↓

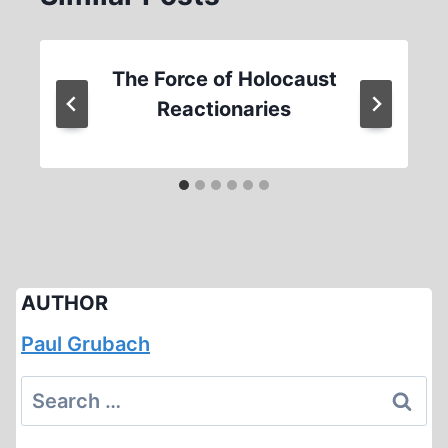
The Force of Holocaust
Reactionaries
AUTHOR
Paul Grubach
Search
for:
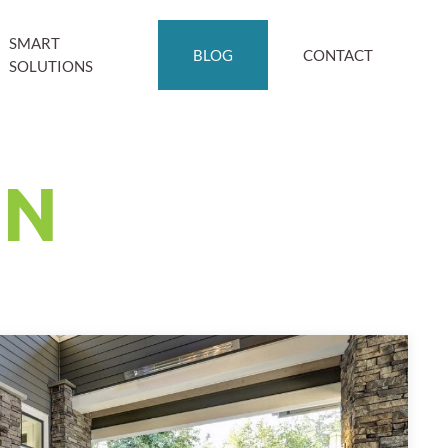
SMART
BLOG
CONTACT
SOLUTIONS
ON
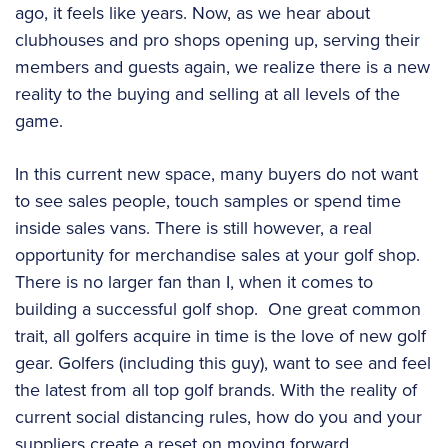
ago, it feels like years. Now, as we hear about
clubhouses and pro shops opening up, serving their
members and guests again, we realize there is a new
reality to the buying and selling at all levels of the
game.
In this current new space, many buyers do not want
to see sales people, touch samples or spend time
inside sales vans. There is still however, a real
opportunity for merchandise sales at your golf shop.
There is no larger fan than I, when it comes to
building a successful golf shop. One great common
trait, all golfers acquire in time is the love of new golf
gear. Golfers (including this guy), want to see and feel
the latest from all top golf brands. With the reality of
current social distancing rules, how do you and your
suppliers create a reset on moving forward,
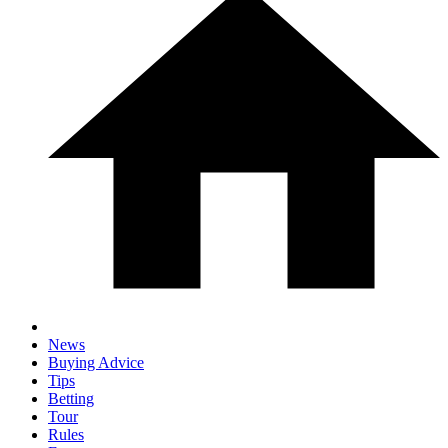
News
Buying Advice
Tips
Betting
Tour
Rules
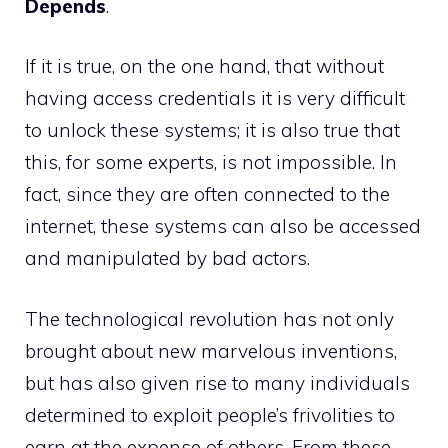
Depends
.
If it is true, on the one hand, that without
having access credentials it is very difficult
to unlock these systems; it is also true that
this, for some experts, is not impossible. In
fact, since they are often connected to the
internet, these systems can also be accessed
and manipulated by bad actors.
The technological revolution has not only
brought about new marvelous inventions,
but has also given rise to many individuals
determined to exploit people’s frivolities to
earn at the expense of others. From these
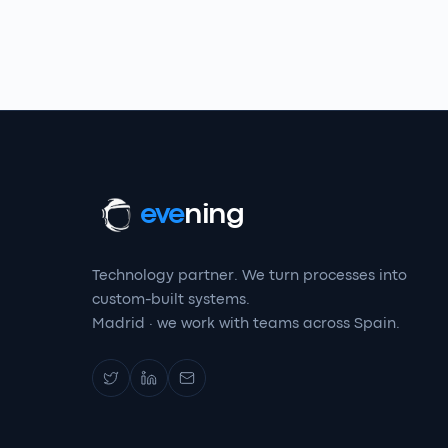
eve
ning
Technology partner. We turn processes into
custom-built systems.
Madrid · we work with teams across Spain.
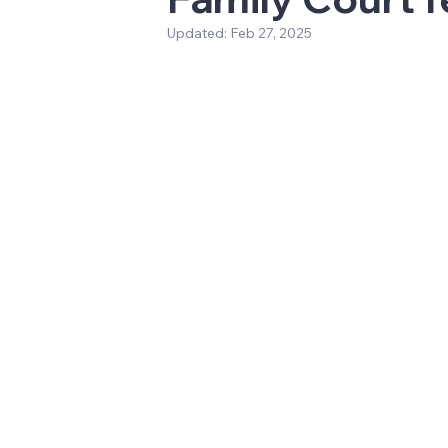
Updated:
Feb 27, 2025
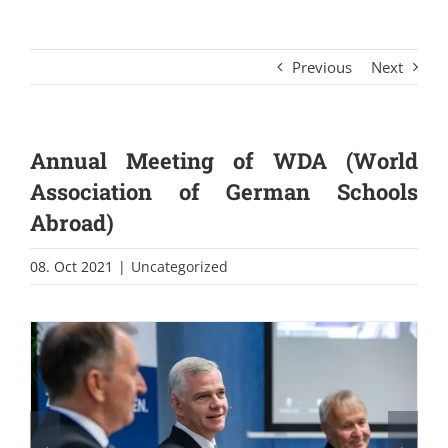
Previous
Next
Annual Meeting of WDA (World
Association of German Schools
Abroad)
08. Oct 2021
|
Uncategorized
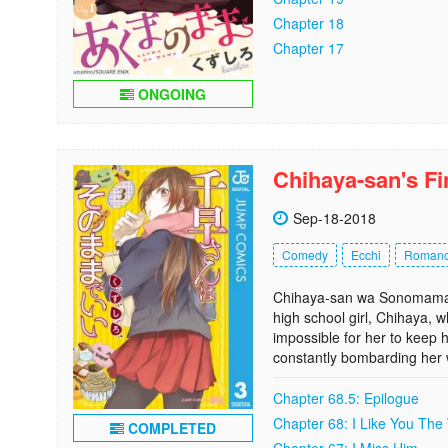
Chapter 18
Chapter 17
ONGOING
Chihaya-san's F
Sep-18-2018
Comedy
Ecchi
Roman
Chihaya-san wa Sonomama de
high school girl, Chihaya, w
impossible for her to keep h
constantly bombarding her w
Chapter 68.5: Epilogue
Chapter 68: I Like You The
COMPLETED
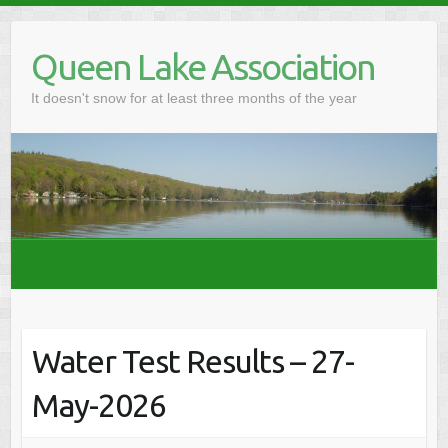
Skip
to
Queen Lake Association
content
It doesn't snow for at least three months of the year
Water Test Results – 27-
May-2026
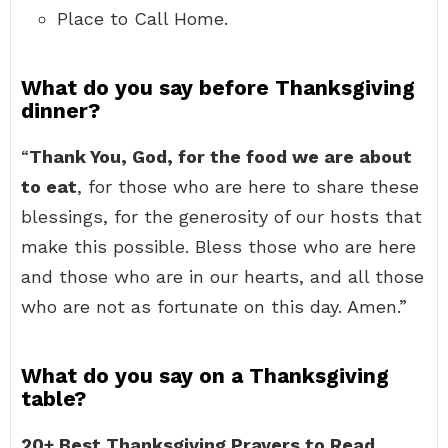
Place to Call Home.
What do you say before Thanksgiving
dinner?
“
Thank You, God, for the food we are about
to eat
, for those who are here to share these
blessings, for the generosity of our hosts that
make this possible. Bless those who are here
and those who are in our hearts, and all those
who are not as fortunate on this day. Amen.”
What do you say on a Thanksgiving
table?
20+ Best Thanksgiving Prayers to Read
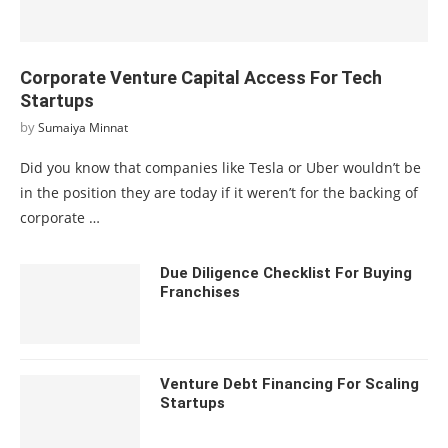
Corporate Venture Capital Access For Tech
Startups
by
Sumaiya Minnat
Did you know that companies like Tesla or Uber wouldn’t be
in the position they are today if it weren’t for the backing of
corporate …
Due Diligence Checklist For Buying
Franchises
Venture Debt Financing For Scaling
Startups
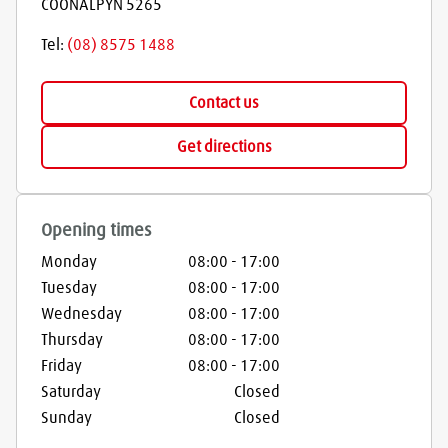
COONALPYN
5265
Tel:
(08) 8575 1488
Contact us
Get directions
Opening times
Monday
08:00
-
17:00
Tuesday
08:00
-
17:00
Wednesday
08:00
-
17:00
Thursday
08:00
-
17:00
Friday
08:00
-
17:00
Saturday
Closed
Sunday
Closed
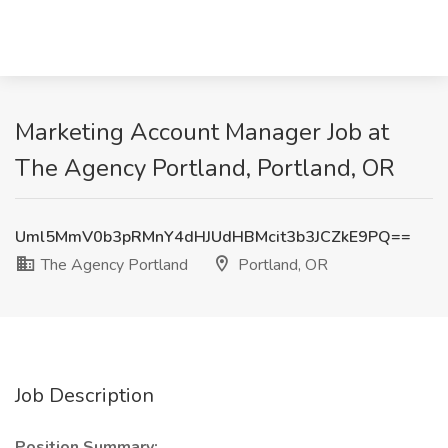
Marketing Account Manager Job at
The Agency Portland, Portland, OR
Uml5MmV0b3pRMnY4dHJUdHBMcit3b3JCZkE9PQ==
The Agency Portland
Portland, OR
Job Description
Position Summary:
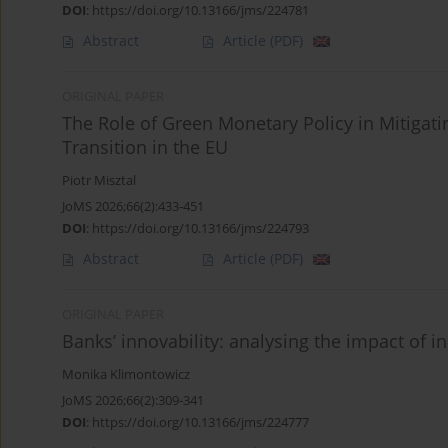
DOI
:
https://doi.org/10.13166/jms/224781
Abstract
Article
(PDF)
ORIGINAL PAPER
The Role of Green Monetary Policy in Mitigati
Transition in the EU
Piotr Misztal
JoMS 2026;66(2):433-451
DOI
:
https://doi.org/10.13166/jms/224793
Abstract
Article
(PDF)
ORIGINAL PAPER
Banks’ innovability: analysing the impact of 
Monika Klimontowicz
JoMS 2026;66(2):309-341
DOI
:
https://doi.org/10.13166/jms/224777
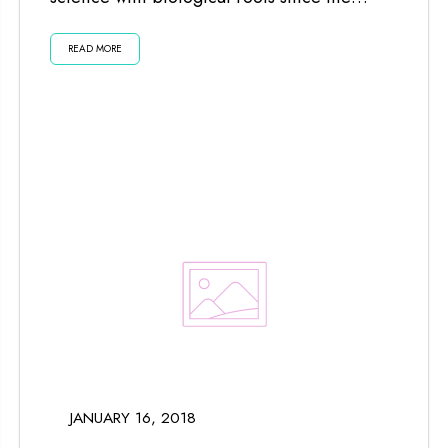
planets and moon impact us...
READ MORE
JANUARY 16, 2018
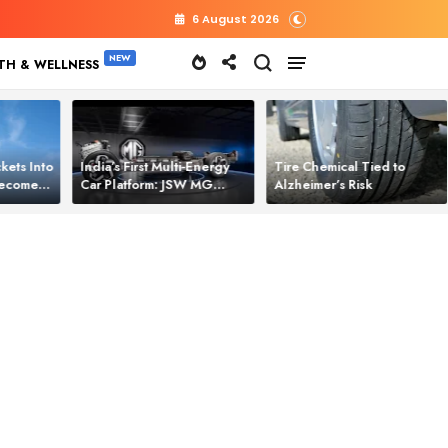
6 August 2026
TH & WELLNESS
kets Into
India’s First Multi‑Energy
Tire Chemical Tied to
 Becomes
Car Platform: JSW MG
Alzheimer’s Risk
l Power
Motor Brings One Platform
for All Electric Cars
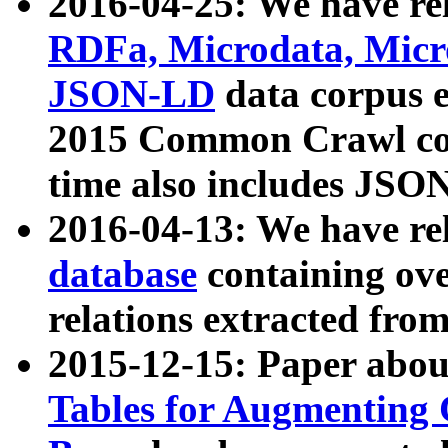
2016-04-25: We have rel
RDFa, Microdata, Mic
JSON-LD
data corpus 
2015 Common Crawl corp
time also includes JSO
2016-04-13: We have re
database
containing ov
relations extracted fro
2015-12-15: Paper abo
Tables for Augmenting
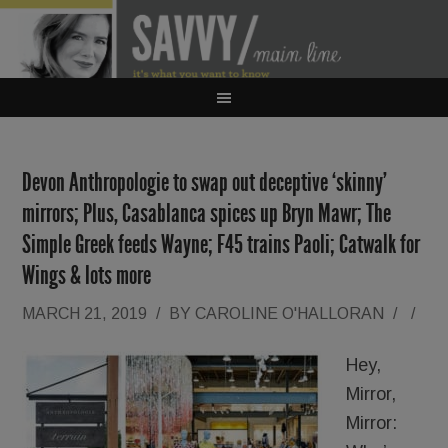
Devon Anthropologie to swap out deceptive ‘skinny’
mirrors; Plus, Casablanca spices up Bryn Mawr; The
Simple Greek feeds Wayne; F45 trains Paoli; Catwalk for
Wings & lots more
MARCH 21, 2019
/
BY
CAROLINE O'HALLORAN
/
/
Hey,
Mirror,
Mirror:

↑

| The problem |
Working through the listing above, count every line that holds "JoMS" and answer with the count alone.

| Written solution |
2